- Entries shown -
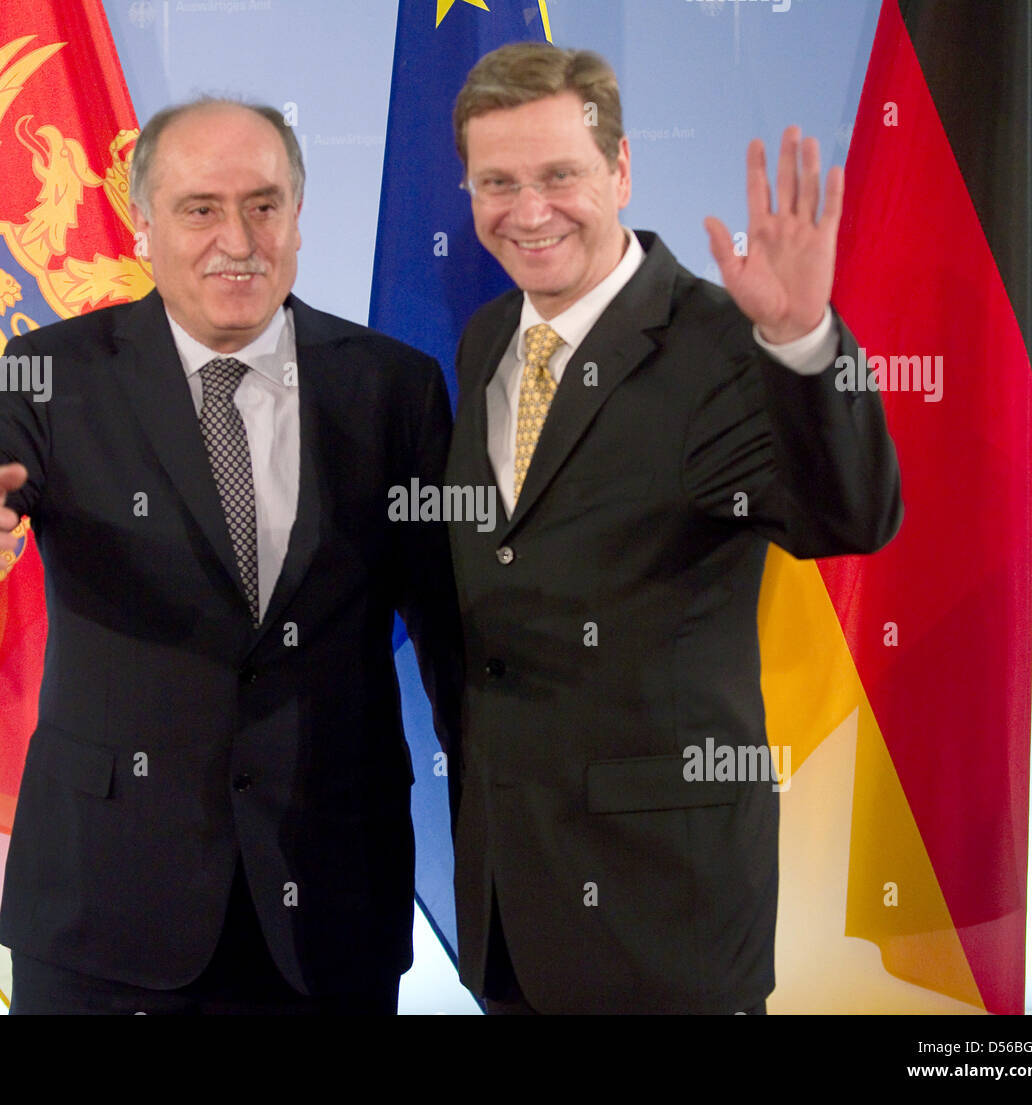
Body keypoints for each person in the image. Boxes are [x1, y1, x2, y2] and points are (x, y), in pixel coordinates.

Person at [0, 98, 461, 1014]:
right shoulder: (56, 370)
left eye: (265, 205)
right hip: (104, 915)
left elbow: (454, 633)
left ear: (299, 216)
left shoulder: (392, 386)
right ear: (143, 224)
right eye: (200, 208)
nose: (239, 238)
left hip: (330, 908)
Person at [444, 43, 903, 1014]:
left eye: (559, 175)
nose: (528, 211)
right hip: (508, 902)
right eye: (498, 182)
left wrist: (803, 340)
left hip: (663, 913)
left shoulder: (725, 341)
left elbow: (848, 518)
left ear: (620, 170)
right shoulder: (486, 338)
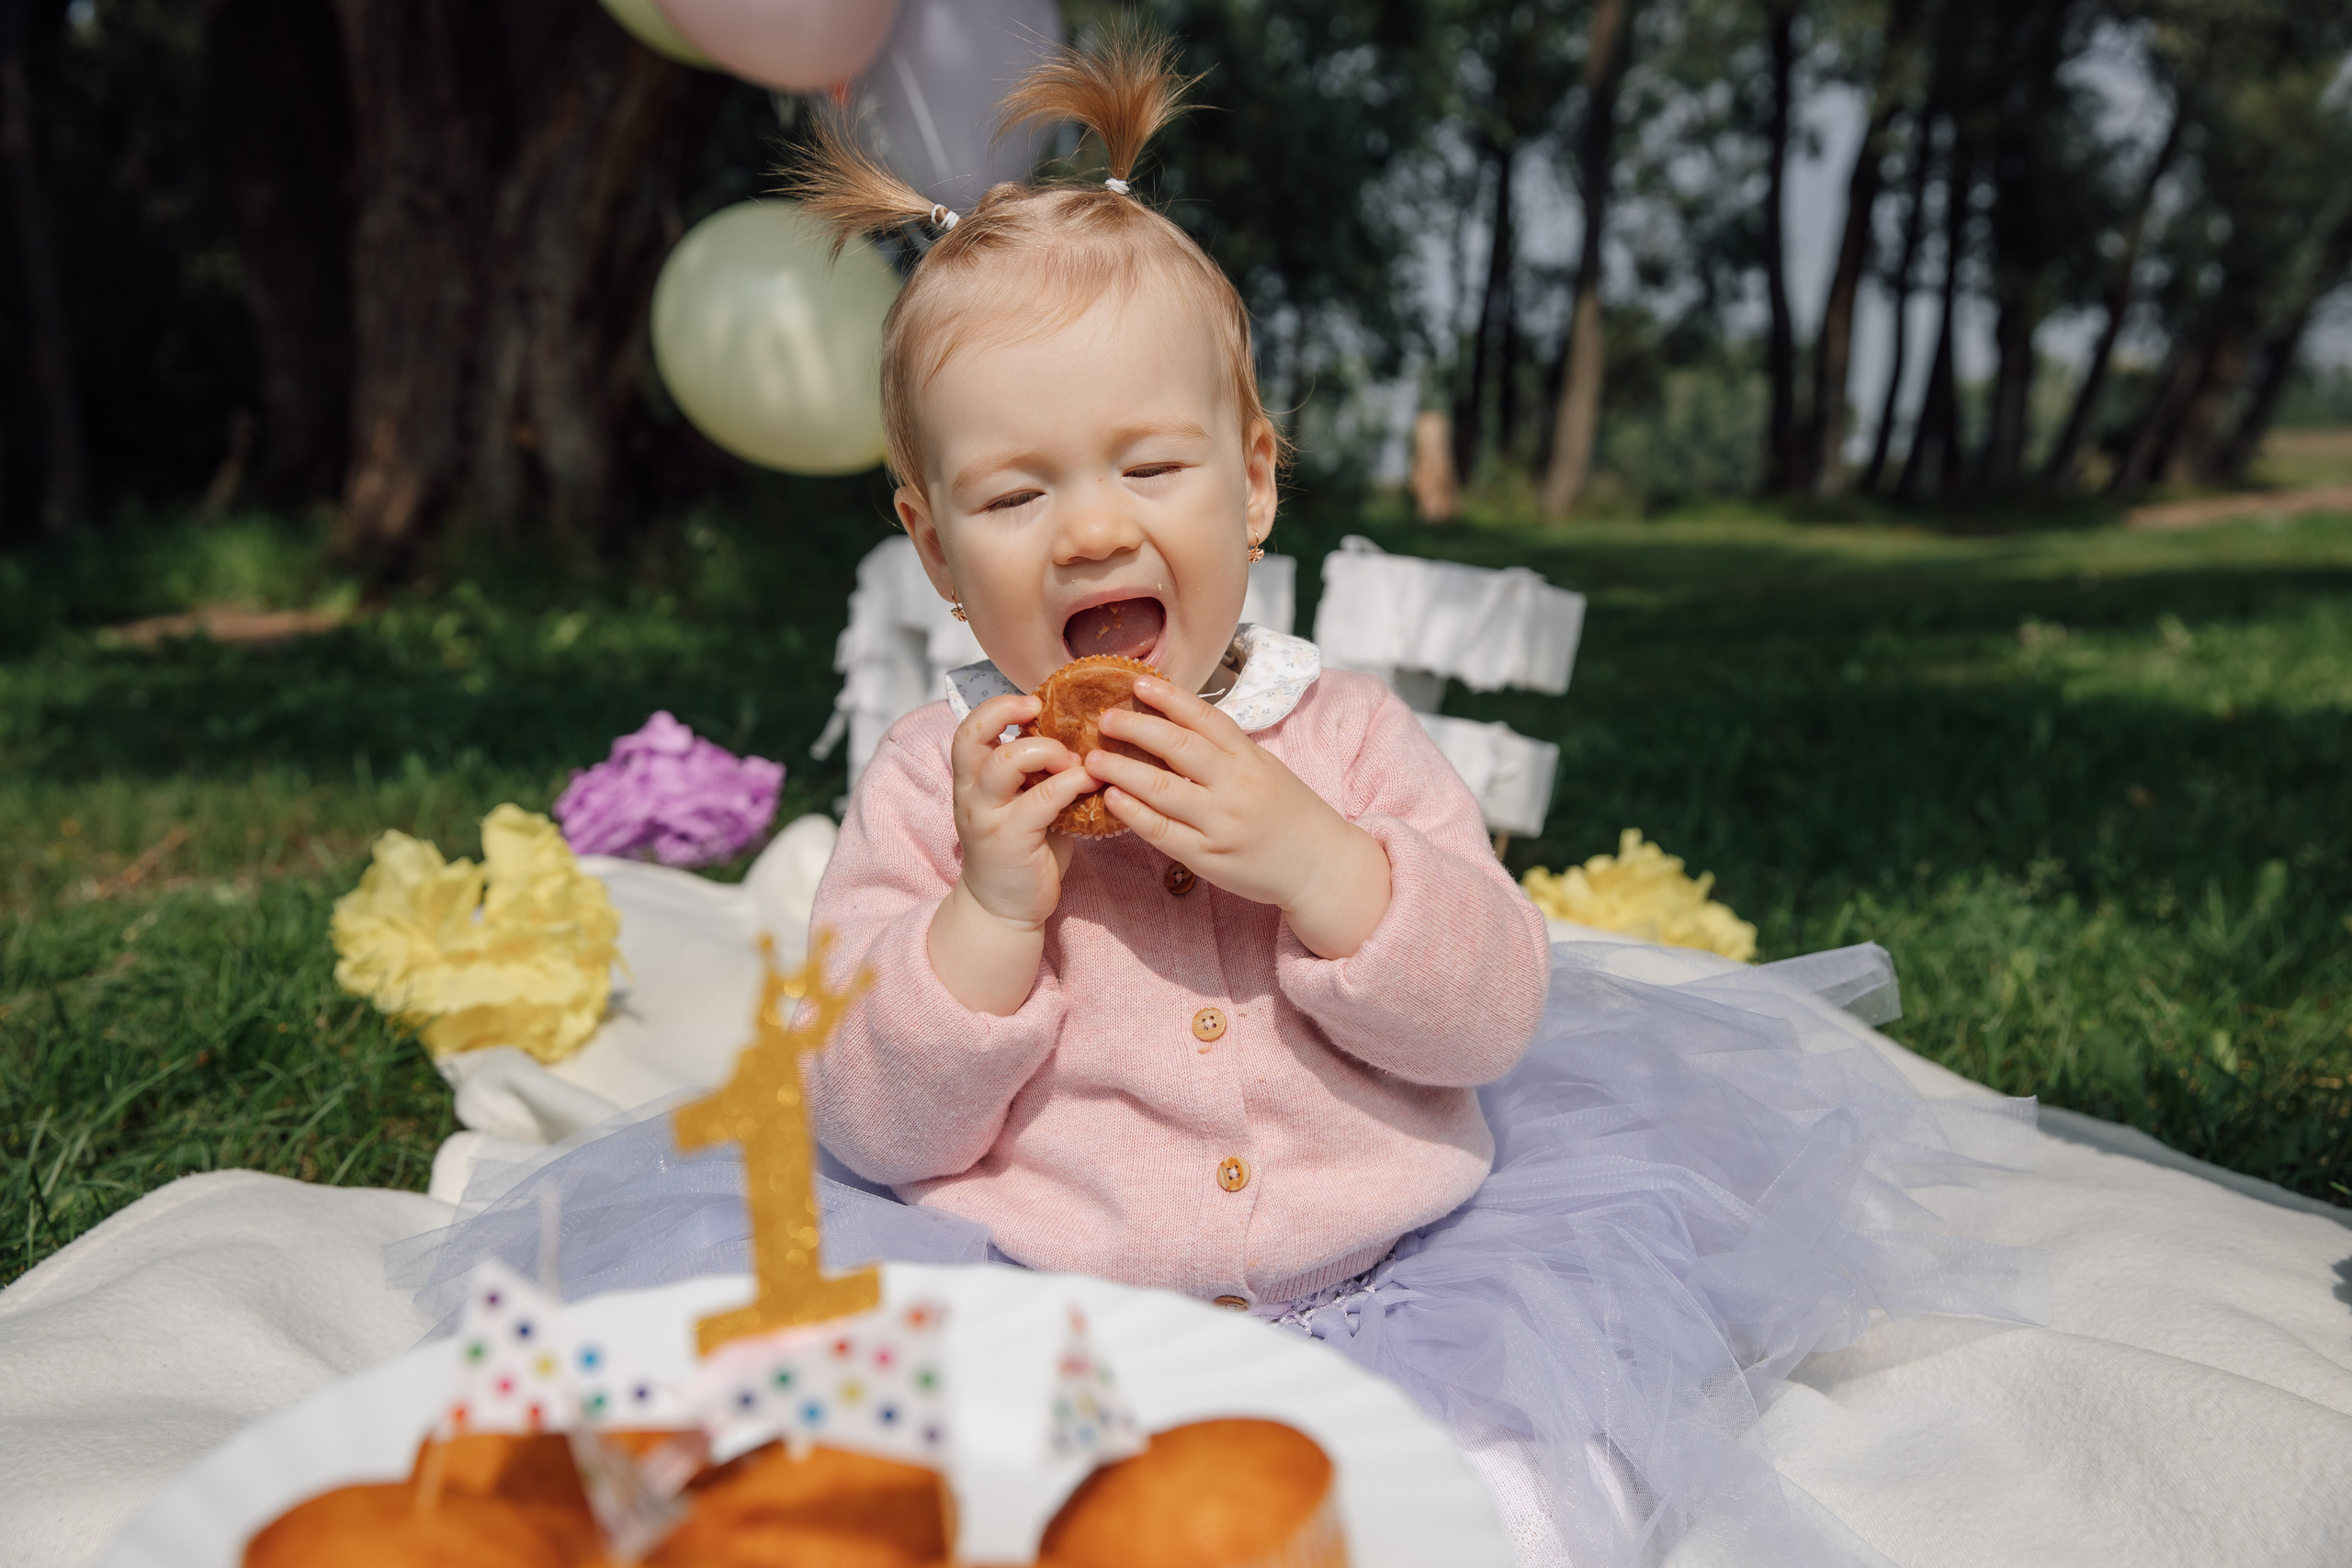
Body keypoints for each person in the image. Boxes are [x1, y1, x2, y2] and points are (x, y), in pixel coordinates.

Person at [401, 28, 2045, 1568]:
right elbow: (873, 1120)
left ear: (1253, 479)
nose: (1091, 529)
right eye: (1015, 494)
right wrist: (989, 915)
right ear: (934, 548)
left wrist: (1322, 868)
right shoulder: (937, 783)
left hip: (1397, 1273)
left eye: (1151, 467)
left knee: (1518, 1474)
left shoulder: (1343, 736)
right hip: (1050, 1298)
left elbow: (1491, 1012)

==

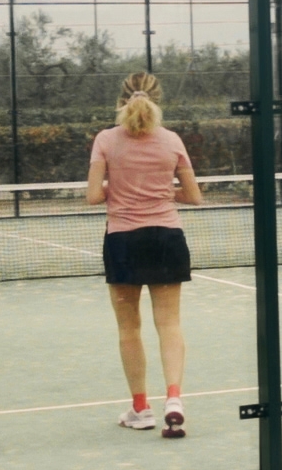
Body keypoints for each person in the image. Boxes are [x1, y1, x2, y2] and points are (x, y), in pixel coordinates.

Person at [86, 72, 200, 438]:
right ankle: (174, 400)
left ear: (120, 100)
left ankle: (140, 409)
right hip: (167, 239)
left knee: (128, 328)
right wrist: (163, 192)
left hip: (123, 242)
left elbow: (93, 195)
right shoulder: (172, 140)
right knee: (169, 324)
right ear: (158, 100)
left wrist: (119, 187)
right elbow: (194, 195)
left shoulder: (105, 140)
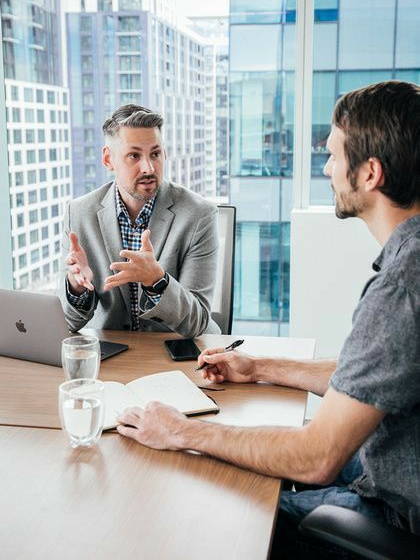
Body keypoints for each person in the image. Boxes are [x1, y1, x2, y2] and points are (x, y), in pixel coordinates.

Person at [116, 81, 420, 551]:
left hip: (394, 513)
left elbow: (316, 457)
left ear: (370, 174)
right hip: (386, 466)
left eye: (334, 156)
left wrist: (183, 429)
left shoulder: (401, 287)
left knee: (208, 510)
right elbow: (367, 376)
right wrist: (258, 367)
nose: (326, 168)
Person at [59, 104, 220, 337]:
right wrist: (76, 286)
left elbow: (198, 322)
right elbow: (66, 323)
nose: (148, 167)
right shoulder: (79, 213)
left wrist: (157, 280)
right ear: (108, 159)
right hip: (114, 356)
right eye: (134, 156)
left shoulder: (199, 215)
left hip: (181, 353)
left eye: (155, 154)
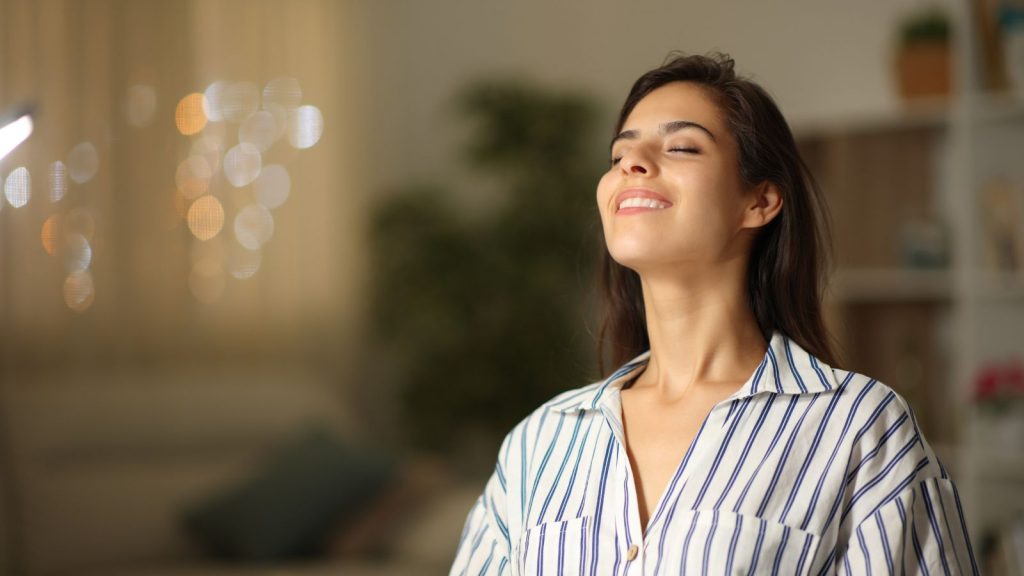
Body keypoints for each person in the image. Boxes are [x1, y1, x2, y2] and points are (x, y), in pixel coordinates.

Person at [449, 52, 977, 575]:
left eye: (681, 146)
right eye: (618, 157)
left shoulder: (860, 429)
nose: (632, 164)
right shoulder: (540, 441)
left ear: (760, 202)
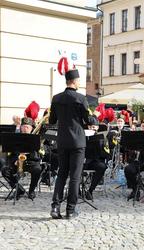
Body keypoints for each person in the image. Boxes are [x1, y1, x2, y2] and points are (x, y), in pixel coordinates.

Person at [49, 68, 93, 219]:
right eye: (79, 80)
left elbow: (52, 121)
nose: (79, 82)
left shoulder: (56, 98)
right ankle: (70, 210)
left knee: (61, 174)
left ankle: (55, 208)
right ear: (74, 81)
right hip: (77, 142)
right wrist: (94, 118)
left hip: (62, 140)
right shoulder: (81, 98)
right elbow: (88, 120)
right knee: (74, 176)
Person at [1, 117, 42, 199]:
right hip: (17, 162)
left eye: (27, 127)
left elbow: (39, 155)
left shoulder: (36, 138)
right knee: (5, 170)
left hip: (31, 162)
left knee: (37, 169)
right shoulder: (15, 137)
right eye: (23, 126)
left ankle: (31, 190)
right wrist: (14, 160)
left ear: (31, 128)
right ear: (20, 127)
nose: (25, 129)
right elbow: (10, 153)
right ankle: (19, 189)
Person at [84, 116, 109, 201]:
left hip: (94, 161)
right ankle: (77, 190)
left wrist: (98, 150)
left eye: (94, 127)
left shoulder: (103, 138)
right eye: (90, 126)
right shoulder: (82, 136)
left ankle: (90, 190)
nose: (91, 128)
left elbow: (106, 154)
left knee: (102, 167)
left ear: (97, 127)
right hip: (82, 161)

- Exercise -
Using the data above, reproduce exactly the lines between those holding "left ear: (1253, 479)" and "left elbow: (1491, 1012)", inclusive, and no others.

- Solution to this task -
left ear: (1253, 479)
nose: (1091, 529)
right eye: (1015, 494)
right wrist: (989, 915)
right ear: (934, 548)
left wrist: (1322, 868)
right shoulder: (937, 783)
left hip: (1397, 1273)
left eye: (1151, 467)
left knee: (1518, 1474)
left shoulder: (1343, 736)
right hip: (1050, 1298)
left elbow: (1491, 1012)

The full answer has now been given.